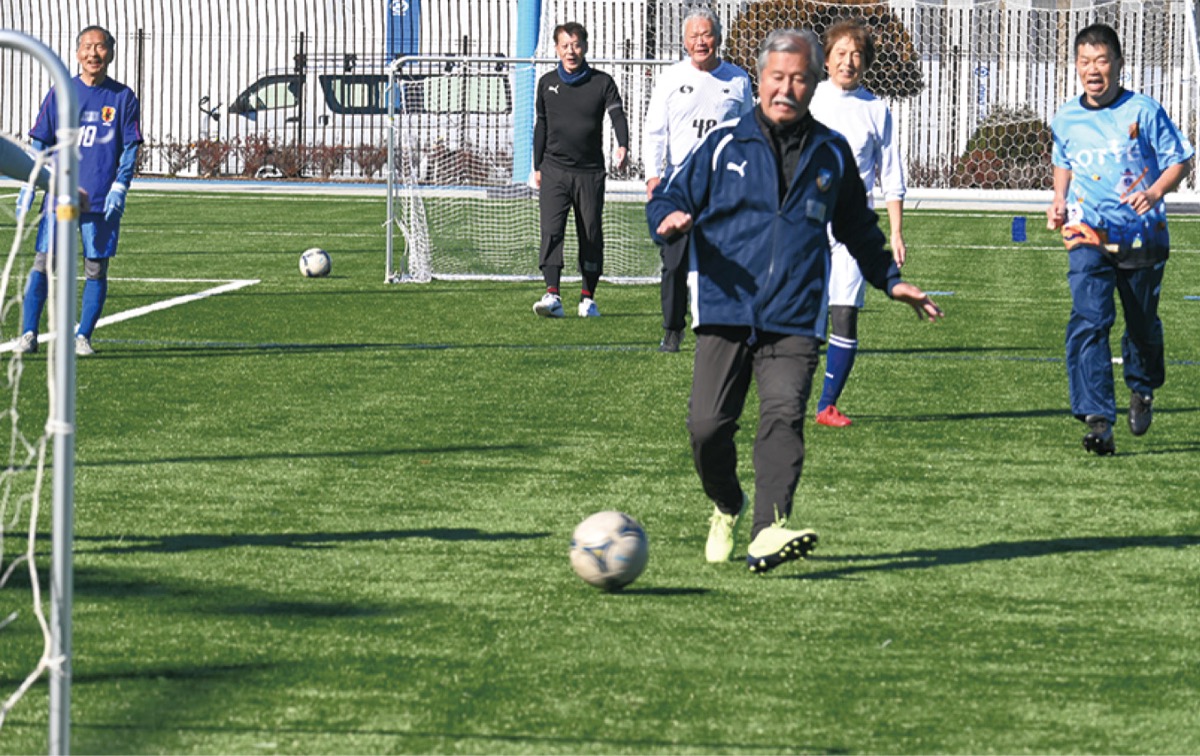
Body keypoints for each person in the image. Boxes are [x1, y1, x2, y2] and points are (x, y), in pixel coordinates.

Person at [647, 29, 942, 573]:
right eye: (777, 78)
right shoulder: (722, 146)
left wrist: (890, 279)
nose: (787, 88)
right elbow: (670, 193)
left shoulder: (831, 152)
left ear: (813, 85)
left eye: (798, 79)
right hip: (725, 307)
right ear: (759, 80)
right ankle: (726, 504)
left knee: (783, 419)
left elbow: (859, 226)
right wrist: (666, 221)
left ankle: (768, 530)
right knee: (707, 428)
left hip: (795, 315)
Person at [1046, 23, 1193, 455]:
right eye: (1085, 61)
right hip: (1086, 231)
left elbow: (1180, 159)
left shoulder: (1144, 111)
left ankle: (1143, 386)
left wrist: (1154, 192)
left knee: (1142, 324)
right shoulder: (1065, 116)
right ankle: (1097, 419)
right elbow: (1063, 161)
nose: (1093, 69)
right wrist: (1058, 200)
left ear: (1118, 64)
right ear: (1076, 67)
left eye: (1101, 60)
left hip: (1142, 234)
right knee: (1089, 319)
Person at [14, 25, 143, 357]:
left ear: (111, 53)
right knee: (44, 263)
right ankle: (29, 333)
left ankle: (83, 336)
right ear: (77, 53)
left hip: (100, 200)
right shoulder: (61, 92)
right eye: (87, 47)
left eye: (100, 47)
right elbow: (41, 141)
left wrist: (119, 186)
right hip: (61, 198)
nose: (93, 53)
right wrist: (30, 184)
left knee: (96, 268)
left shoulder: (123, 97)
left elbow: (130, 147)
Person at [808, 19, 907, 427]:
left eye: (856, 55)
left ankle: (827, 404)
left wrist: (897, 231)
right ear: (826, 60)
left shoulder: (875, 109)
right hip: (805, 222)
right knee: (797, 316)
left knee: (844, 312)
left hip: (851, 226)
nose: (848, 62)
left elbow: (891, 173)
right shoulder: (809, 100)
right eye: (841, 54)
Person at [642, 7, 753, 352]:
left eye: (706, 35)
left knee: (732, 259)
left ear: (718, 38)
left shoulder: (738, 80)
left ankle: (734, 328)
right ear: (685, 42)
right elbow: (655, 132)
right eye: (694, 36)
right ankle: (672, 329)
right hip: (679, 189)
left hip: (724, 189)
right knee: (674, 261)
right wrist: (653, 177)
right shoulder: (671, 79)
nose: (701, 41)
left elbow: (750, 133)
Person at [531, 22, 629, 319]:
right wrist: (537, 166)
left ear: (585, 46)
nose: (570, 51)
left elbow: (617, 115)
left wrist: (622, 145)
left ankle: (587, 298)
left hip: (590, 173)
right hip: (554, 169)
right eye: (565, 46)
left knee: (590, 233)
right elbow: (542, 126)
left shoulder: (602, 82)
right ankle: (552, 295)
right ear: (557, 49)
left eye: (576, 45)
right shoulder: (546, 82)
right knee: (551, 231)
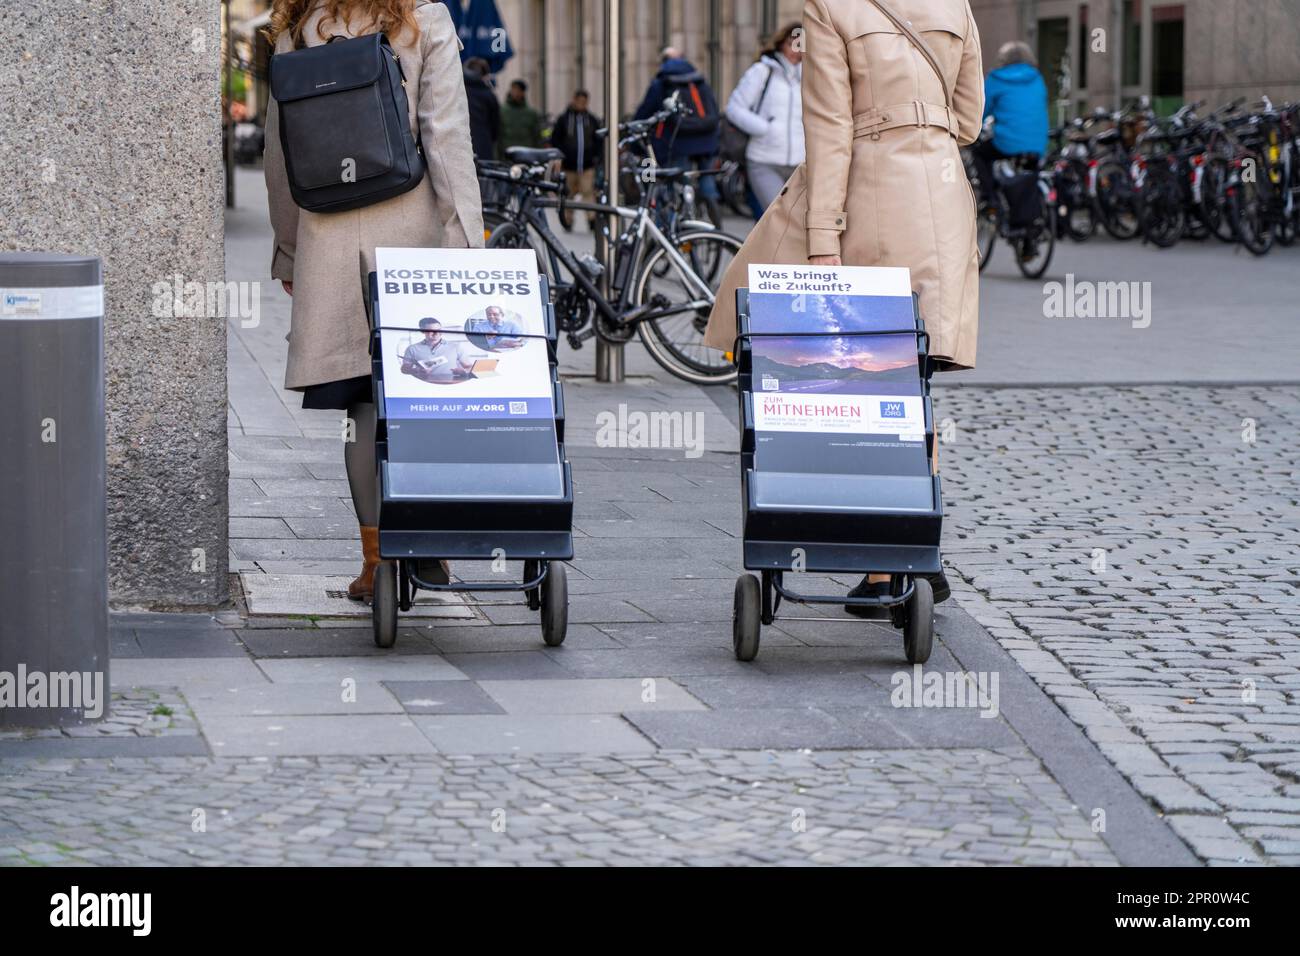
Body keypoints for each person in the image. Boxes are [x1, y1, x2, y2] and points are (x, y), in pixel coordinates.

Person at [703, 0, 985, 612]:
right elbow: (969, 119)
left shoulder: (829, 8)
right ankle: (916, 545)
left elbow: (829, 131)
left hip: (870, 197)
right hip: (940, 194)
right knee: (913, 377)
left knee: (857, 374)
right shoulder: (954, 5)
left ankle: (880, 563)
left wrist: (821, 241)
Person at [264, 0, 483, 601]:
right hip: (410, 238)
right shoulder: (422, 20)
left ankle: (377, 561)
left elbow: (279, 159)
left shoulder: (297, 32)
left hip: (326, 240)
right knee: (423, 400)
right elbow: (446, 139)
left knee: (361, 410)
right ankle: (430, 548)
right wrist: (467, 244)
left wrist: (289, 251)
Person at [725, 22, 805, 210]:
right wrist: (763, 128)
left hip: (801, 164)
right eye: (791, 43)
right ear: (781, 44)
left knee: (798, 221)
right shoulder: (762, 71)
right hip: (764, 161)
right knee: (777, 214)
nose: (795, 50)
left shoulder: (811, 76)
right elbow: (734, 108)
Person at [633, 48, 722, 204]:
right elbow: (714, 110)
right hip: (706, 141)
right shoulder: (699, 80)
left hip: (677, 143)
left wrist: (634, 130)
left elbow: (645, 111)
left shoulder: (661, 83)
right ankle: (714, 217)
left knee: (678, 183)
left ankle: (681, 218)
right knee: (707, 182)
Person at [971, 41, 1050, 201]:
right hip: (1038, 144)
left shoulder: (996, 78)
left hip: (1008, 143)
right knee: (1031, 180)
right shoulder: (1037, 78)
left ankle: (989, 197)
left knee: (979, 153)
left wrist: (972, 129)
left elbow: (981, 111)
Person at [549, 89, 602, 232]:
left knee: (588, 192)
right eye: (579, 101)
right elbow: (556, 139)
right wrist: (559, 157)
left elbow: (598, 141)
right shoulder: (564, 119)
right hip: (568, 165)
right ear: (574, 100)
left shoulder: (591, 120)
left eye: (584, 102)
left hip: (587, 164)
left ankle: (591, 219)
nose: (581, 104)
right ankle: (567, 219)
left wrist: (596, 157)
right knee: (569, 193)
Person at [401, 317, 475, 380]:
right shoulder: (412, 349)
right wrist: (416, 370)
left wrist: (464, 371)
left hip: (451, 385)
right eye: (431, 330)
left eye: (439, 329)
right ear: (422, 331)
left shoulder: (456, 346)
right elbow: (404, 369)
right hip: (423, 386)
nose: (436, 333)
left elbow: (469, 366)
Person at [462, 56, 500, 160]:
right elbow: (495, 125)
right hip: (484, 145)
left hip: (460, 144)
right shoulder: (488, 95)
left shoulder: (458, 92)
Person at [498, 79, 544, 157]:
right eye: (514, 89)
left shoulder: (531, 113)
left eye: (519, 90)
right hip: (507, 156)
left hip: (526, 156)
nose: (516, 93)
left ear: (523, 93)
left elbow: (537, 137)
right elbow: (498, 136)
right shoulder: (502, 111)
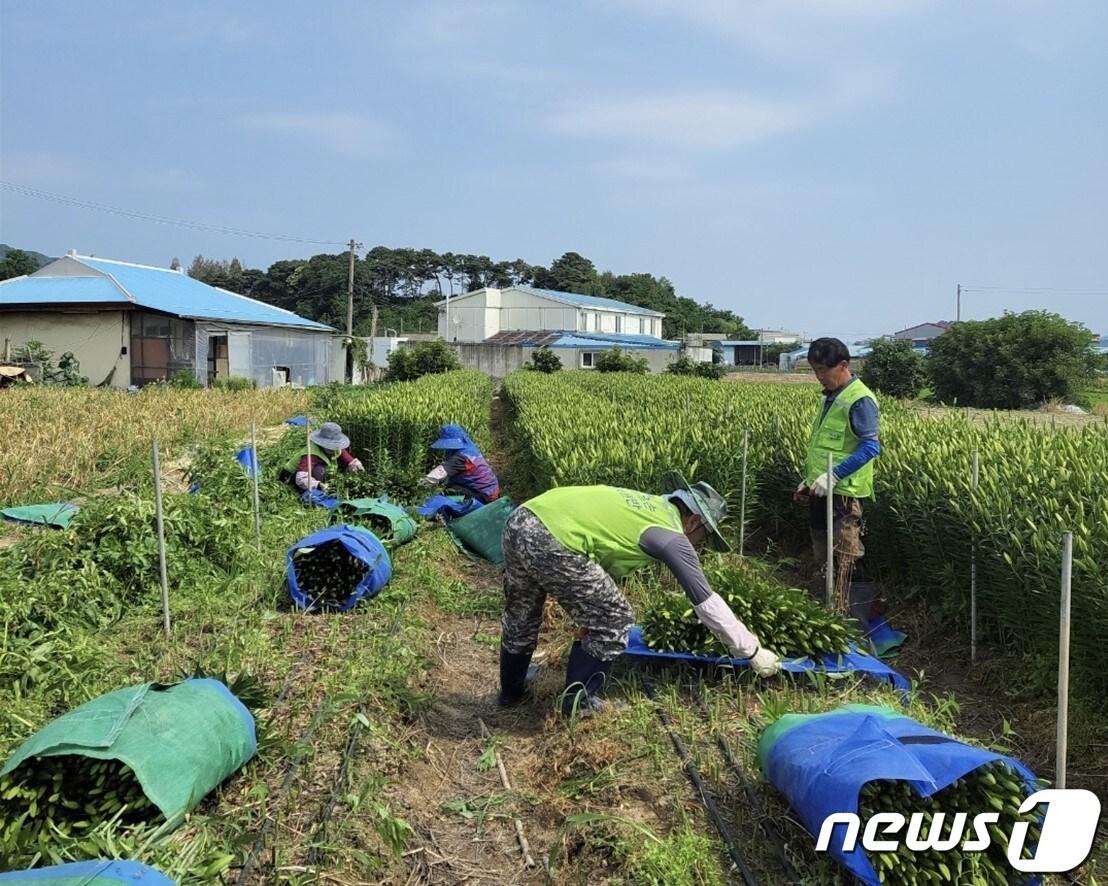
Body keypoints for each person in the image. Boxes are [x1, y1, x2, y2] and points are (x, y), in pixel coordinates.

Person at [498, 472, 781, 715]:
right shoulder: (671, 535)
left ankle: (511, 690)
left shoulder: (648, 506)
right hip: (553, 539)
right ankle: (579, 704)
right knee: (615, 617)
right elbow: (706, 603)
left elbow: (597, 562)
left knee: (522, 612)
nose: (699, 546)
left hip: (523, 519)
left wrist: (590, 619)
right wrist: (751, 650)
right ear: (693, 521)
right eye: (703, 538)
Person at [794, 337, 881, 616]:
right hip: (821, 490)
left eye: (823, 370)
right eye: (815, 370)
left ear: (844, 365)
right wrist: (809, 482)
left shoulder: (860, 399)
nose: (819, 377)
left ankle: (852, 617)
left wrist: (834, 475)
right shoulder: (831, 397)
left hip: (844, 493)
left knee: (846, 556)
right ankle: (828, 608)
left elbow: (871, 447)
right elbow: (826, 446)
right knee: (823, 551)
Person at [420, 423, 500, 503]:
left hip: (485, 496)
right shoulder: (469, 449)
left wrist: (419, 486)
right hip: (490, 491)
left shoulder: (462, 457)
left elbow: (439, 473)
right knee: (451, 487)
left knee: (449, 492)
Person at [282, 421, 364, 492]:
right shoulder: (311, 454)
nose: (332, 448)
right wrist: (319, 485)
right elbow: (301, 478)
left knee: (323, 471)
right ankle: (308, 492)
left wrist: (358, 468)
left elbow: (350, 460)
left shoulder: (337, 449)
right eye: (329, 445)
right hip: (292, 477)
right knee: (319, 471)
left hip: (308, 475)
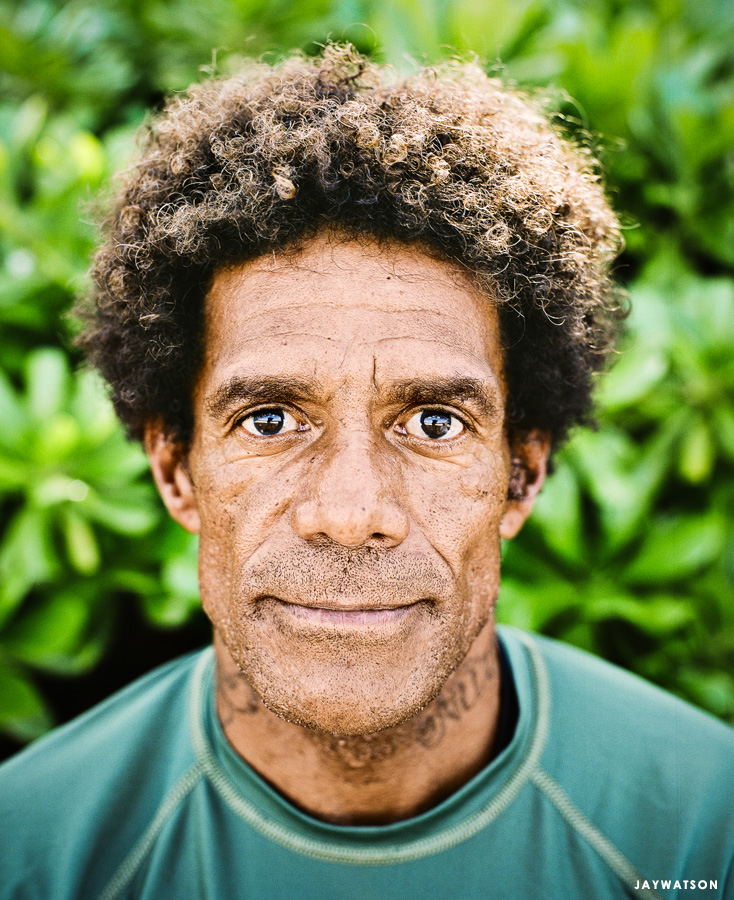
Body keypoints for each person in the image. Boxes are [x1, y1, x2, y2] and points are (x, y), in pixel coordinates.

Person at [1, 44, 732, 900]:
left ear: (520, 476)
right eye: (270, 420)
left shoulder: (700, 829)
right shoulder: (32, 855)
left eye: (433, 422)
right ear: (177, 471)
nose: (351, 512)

-----

Write out all the entries precisely as given, omitting each image.

## RESULT OF THIS EXERCISE:
Body keypoints for each person in the image. Boxes are [x1, y1, x2, y2] and points are (x, y), in pixel coordinates.

Person at [647, 29, 942, 573]:
right eye: (777, 78)
right shoulder: (722, 146)
left wrist: (890, 279)
nose: (787, 88)
right elbow: (670, 193)
left shoulder: (831, 152)
left ear: (813, 85)
left eye: (798, 79)
right hip: (725, 307)
right ear: (759, 80)
right ankle: (726, 504)
left knee: (783, 419)
left elbow: (859, 226)
right wrist: (666, 221)
left ankle: (768, 530)
right knee: (707, 428)
left hip: (795, 315)
Person at [1046, 23, 1193, 455]:
right eye: (1085, 61)
right hip: (1086, 231)
left elbow: (1180, 159)
left shoulder: (1144, 111)
left ankle: (1143, 386)
left wrist: (1154, 192)
left knee: (1142, 324)
right shoulder: (1065, 116)
right ankle: (1097, 419)
right elbow: (1063, 161)
nose: (1093, 69)
right wrist: (1058, 200)
left ear: (1118, 64)
right ear: (1076, 67)
left eye: (1101, 60)
left hip: (1142, 234)
right knee: (1089, 319)
Person at [14, 25, 143, 357]:
left ear: (111, 53)
right knee: (44, 263)
right ankle: (29, 333)
left ankle: (83, 336)
right ear: (77, 53)
left hip: (100, 200)
right shoulder: (61, 92)
right eye: (87, 47)
left eye: (100, 47)
right elbow: (41, 141)
left wrist: (119, 186)
right hip: (61, 198)
nose: (93, 53)
right wrist: (30, 184)
left knee: (96, 268)
left shoulder: (123, 97)
left elbow: (130, 147)
Person at [808, 19, 907, 427]:
left eye: (856, 55)
left ankle: (827, 404)
left wrist: (897, 231)
right ear: (826, 60)
left shoulder: (875, 109)
right hip: (805, 222)
right knee: (797, 316)
left knee: (844, 312)
left hip: (851, 226)
nose: (848, 62)
left elbow: (891, 173)
right shoulder: (809, 100)
right eye: (841, 54)
Person at [642, 7, 753, 352]:
left eye: (706, 35)
left knee: (732, 259)
left ear: (718, 38)
left shoulder: (738, 80)
left ankle: (734, 328)
right ear: (685, 42)
right elbow: (655, 132)
right eye: (694, 36)
right ankle: (672, 329)
right hip: (679, 189)
left hip: (724, 189)
right knee: (674, 261)
right wrist: (653, 177)
right shoulder: (671, 79)
nose: (701, 41)
left elbow: (750, 133)
Person at [531, 22, 629, 319]:
right wrist: (537, 166)
left ear: (585, 46)
nose: (570, 51)
left elbow: (617, 115)
left wrist: (622, 145)
left ankle: (587, 298)
left hip: (590, 173)
right hip: (554, 169)
right eye: (565, 46)
left knee: (590, 233)
right elbow: (542, 126)
left shoulder: (602, 82)
right ankle: (552, 295)
right ear: (557, 49)
left eye: (576, 45)
right shoulder: (546, 82)
right knee: (551, 231)
Body keypoints for each person in the image. Boxes are [x1, y1, x2, y2] and points are (x, y), in pixel coordinates.

Person at [703, 0, 985, 612]:
right elbow: (969, 119)
left shoulder: (829, 8)
right ankle: (916, 545)
left elbow: (829, 131)
left hip: (870, 197)
right hip: (940, 194)
right knee: (913, 377)
left knee: (857, 374)
right shoulder: (954, 5)
left ankle: (880, 563)
left wrist: (821, 241)
Person at [264, 0, 483, 601]:
right hip: (410, 238)
right shoulder: (422, 20)
left ankle: (377, 561)
left elbow: (279, 159)
left shoulder: (297, 32)
left hip: (326, 240)
right knee: (423, 400)
right elbow: (446, 139)
left knee: (361, 410)
right ankle: (430, 548)
right wrist: (467, 244)
left wrist: (289, 251)
Person at [725, 22, 805, 210]:
right wrist: (763, 128)
left hip: (801, 164)
right eye: (791, 43)
right ear: (781, 44)
left knee: (798, 221)
right shoulder: (762, 71)
right hip: (764, 161)
right knee: (777, 214)
nose: (795, 50)
left shoulder: (811, 76)
right elbow: (734, 108)
Person at [633, 48, 722, 204]:
right elbow: (714, 110)
right hip: (706, 141)
right shoulder: (699, 80)
left hip: (677, 143)
left wrist: (634, 130)
left elbow: (645, 111)
left shoulder: (661, 83)
right ankle: (714, 217)
left knee: (678, 183)
left ankle: (681, 218)
right knee: (707, 182)
Person at [971, 41, 1050, 201]:
right hip: (1038, 144)
left shoulder: (996, 78)
left hip: (1008, 143)
right knee: (1031, 180)
right shoulder: (1037, 78)
left ankle: (989, 197)
left knee: (979, 153)
left wrist: (972, 129)
left elbow: (981, 111)
Person at [549, 89, 602, 232]:
left knee: (588, 192)
right eye: (579, 101)
right elbow: (556, 139)
right wrist: (559, 157)
left elbow: (598, 141)
right shoulder: (564, 119)
right hip: (568, 165)
right ear: (574, 100)
left shoulder: (591, 120)
left eye: (584, 102)
left hip: (587, 164)
left ankle: (591, 219)
nose: (581, 104)
right ankle: (567, 219)
left wrist: (596, 157)
right knee: (569, 193)
Person at [401, 317, 475, 380]:
right shoulder: (412, 349)
right wrist: (416, 370)
left wrist: (464, 371)
left hip: (451, 385)
right eye: (431, 330)
left eye: (439, 329)
right ear: (422, 331)
left shoulder: (456, 346)
right elbow: (404, 369)
right hip: (423, 386)
nose: (436, 333)
left elbow: (469, 366)
Person at [462, 56, 500, 160]:
right elbow: (495, 125)
right hip: (484, 145)
left hip: (460, 144)
right shoulder: (488, 95)
left shoulder: (458, 92)
Person at [498, 79, 544, 157]:
right eye: (514, 89)
left shoulder: (531, 113)
left eye: (519, 90)
right hip: (507, 156)
left hip: (526, 156)
nose: (516, 93)
left ear: (523, 93)
left elbow: (537, 137)
right elbow: (498, 136)
right shoulder: (502, 111)
Body keypoints for each person in the image. Boxes are [x1, y1, x2, y2] and points are (x, y), in pixel coordinates.

Person at [498, 472, 781, 715]:
right shoulder: (671, 535)
left ankle: (511, 690)
left shoulder: (648, 506)
right hip: (553, 539)
right ankle: (579, 704)
right knee: (615, 617)
right elbow: (706, 603)
left elbow: (597, 562)
left knee: (522, 612)
nose: (699, 546)
left hip: (523, 519)
left wrist: (590, 619)
right wrist: (751, 650)
right ear: (693, 521)
right eye: (703, 538)
Person at [794, 337, 881, 616]:
right hip: (821, 490)
left eye: (823, 370)
right eye: (815, 370)
left ear: (844, 365)
right wrist: (809, 482)
left shoulder: (860, 399)
nose: (819, 377)
left ankle: (852, 617)
left wrist: (834, 475)
right shoulder: (831, 397)
left hip: (844, 493)
left knee: (846, 556)
right ankle: (828, 608)
left elbow: (871, 447)
right elbow: (826, 446)
right knee: (823, 551)
Person at [420, 423, 500, 503]:
left hip: (485, 496)
right shoulder: (469, 449)
left wrist: (419, 486)
right hip: (490, 491)
left shoulder: (462, 457)
left elbow: (439, 473)
right knee: (451, 487)
left knee: (449, 492)
Person at [282, 421, 364, 492]:
right shoulder: (311, 454)
nose: (332, 448)
right wrist: (319, 485)
right elbow: (301, 478)
left knee: (323, 471)
right ankle: (308, 492)
left wrist: (358, 468)
left elbow: (350, 460)
left shoulder: (337, 449)
right eye: (329, 445)
right hip: (292, 477)
right knee: (319, 471)
left hip: (308, 475)
Body keypoints for each person in the image. Boxes are [x1, y1, x2, y2] and points are (x, y), in pixel coordinates.

Person at [1, 44, 732, 900]:
left ear: (520, 476)
right eye: (270, 420)
left shoulder: (700, 829)
right shoulder: (32, 855)
left eye: (433, 422)
right ear: (177, 471)
nose: (351, 512)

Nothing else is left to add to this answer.